The way I understood it, most OpenBSD developers are not for hire, not in a
manner like this anyhow. These people work on the things they want to work on,
and they share the result of their work as a gift to the world. Donations are
a gift in return, and the funding enables them to hack more (i.e. hackathons,
hardware for developers who need it, infra, etc.) and to share the result with
the rest of us (servers & infra).

Can you imagine someone saying "I want to give you this gift but only if you
focus on thing X (which I care about) and not on things Y and Z (which you
care about)"?

Keep in mind that the BSDs strive to be a complete, integrated operating
system. While some devs focus on small parts of the tree, many or most work on
the larger whole. Improvements to specific parts are a part of improvements to
the whole. Working on LibreSSL is a byproduct or _part of_ working on OpenBSD.

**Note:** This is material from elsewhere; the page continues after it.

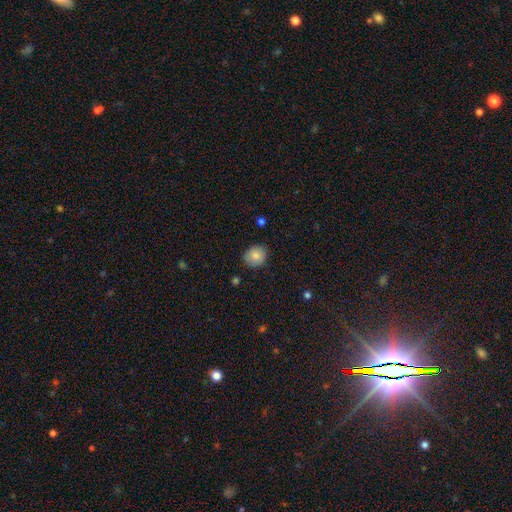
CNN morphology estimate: A smooth galaxy with no disk features (83%) that is round (64%). Merging: none (83%).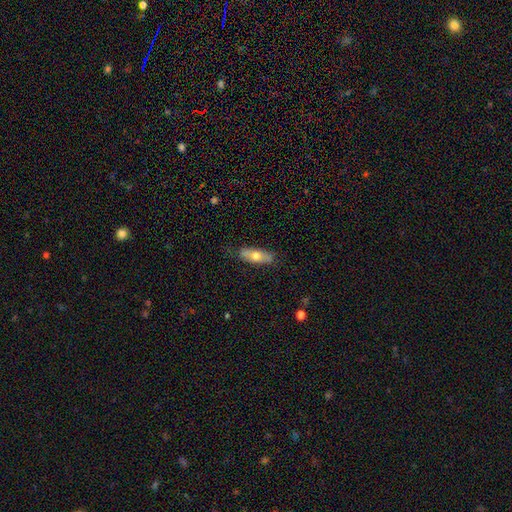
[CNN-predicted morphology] Smooth or featured? Predicted: smooth (p=0.63). How rounded? Predicted: in between (p=0.67). Merging? Predicted: none (p=0.78).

 _Can you buy a faster server and more bandwidth to serve this one
subdirectory in your project? But don 't spend that money on anything else?_

EDIT: Having said that, developers are and have been funded to work on
specific things.. IIRC the kms work was sponsored, and gilles works on smtpd
as a part of his job. But I think it would be kind of rude to disregard the
effort the core OpenBSD devs have spent on LibreSSL and only donate if you can
give that money to one or two paid developers. Look at it this way: Theo works
on many many parts of the system. So does Miod. And so does Bob. As do many
other developers who commit changes to LibreSSL. They're in it for OpenBSD.
Can you tell them to forget OpenBSD and do LibreSSL for you?

EDIT: Or how about this? _Sorry guys, this hackathon we 're allowed to touch
libssl only. Why? Because some people "donated" for us to work on LibreSSL and
LibreSSL only._ I don't think it can go like that. It becames work for money.
Work on specific things people pay you to work on. Work for people who are
_voluntarily working on OpenBSD._ I doubt many _OpenBSD developers_ would
attend such a hackathon.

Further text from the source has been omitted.